- _TO-DO ITEM 1_:
In the profile of David Dapore, what role did he take on when he started at RUSH in March 2011?
- _TO-DO ITEM 2_:
Pick up the profile of David Dapore after its last sentence and carry it forward.

- _TEXT_:
┌────────
David Dapore started at RUSH in March of 2011, taking on the role of Director of Finance, promoted to Vice President of Finance and Administration in 2015 and today he is the Vice President of Finance. Responsible for managing the accounting and finances of the company, David takes pride in knowing that he works for a company that cares about its employees and customers just as much as the bottom line.
During the economic downturn, and after 11 years with his former company, David was looking for other opportunities and RUSH had an immediate need for an experienced finance director. After a phone call with William (President, RUSH), David was in the door the next day. “When I first came to RUSH, I quickly realized this was not your average construction company,” says David. “I know many employees here say the same thing, but I can’t say enough good things about the people who work here and the atmosphere. The gentlemen at the top, Ed, William, and Paul, share a passion for life and construction that is unsurpassed and it’s contagious.”
When asked what his favorite RUSH Construction project to date is, David cites work the company has done on highly secure military buildings, as well as projects out at the Kennedy Space Center, as the most interesting to him. “Any job we do for NASA, whether it is just a maintenance project on an existing facility, or something more involved like the Mid-Course Radar Facility, is a part of something bigger – our country’s space program, and there is some immense pride in knowing you play a part in that program.”
└────────
- _PROVIDED MATERIAL_:
┌────────
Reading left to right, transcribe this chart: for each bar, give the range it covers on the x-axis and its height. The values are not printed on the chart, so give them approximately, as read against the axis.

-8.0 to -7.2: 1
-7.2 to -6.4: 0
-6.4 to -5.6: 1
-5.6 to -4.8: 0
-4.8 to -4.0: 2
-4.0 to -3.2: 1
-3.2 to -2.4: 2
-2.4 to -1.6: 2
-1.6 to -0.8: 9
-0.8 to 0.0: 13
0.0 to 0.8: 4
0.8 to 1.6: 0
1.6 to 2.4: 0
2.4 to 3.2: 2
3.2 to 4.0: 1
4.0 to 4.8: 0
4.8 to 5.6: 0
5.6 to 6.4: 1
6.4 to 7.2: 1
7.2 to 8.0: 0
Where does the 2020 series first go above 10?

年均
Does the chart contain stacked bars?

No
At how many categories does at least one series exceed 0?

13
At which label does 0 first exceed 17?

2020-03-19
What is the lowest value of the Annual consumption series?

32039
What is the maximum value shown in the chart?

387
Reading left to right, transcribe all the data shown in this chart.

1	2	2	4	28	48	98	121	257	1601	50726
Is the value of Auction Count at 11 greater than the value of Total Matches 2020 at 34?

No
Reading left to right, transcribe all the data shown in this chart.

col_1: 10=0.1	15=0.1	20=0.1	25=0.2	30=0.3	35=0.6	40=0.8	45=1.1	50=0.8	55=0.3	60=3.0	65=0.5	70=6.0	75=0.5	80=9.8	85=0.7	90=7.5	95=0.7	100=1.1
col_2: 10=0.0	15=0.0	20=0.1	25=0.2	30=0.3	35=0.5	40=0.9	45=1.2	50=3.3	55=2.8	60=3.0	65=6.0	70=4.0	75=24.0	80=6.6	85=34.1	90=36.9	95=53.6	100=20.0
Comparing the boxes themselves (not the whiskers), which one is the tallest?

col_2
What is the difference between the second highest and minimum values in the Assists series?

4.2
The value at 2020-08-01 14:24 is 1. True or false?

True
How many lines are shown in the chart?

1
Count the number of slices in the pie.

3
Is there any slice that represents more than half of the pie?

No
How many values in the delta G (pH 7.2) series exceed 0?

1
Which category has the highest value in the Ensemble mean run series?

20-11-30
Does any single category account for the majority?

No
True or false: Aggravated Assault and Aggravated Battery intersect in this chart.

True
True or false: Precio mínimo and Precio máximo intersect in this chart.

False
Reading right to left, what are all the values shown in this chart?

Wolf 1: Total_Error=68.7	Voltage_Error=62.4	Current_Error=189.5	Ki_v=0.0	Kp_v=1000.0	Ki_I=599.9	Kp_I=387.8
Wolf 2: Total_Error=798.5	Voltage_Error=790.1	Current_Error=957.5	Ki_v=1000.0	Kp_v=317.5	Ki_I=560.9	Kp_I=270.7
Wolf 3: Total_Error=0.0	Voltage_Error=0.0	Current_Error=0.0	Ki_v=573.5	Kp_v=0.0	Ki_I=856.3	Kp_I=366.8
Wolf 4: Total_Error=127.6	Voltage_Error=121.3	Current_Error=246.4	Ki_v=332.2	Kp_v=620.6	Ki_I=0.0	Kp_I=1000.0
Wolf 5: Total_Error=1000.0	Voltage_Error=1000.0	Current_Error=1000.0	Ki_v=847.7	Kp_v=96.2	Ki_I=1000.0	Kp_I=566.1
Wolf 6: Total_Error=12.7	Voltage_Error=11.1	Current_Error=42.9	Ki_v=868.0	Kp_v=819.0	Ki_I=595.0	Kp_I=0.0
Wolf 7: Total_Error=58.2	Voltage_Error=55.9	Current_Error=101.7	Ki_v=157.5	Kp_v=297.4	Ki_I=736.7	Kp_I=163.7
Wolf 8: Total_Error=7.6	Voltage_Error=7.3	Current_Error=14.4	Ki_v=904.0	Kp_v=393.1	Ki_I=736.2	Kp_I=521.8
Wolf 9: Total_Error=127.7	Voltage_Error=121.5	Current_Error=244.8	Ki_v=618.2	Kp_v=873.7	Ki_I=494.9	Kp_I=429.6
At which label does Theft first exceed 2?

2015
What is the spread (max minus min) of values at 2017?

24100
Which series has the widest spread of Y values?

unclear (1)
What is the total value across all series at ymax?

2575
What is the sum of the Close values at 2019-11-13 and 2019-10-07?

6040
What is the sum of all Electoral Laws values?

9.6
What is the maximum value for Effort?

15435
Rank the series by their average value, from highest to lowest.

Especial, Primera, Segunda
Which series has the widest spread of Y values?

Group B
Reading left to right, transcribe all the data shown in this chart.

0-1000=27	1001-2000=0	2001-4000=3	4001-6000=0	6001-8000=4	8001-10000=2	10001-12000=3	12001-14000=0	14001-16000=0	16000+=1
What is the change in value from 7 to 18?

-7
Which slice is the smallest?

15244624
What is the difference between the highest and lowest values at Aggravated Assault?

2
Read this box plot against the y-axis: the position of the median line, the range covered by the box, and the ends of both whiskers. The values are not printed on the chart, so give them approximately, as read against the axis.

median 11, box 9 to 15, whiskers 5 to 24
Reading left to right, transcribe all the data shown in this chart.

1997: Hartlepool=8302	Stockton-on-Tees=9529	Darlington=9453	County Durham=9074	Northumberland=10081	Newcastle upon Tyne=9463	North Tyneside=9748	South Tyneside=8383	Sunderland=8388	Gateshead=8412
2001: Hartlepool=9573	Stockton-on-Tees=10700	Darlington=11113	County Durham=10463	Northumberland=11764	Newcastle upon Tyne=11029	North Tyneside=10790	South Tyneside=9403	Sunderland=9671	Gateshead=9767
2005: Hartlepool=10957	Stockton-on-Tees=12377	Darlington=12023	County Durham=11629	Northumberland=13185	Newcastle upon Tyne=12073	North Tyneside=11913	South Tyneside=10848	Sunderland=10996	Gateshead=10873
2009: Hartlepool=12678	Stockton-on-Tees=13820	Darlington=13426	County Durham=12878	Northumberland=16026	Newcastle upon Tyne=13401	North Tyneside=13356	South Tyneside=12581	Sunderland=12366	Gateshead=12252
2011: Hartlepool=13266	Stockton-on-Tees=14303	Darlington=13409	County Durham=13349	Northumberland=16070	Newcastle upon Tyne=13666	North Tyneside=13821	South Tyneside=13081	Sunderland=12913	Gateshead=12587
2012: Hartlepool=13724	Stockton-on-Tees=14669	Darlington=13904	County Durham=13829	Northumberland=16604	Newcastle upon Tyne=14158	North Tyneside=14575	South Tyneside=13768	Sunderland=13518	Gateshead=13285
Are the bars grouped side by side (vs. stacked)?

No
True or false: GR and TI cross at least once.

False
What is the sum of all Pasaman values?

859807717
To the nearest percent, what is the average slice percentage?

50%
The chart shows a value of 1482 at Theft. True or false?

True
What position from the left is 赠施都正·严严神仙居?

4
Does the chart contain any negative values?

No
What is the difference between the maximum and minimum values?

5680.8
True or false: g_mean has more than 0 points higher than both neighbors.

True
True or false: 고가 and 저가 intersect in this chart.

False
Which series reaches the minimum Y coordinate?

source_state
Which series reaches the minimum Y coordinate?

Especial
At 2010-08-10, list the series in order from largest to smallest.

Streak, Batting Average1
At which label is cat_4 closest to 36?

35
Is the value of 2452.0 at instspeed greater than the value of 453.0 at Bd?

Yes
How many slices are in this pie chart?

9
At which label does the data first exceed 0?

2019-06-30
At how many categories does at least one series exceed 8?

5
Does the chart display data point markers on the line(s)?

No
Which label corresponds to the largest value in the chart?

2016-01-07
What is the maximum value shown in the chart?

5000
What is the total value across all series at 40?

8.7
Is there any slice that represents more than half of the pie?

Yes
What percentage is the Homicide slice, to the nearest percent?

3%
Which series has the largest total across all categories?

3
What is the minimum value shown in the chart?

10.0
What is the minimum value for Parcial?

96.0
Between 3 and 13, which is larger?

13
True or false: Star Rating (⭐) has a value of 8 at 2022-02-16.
└────────
- _WRITTEN ANSWER 1_:
Director of Finance

- _WRITTEN ANSWER 2_:
A Florida native, David was born in Lakeland, but grew up in Lake Mary. He and his wife, Michelle, have been married since 2001, and have two young sons. He spends his free time hunting, fishing, and golfing. David enjoys sharing these activities with his 5-year-old, who is also beginning to develop a love of the outdoors.
David’s Favorite Construction-Related Quote: “Except in the middle of the battlefield, nowhere must men coordinate the movement of other men and all materials in the midst of such chaos and with such limited certainty of present facts and future occurrences as in a huge construction project… Even the most painstaking planning frequently turns out to be mere conjecture, and accommodation to changes must necessarily be of the rough, quick and ad hoc sort, analogous to ever-changing commands on the battlefield.” – Blake Construction Company v. C.J. Coakly & Co., Inc., 431 A.2d 569 (D.C. 1981)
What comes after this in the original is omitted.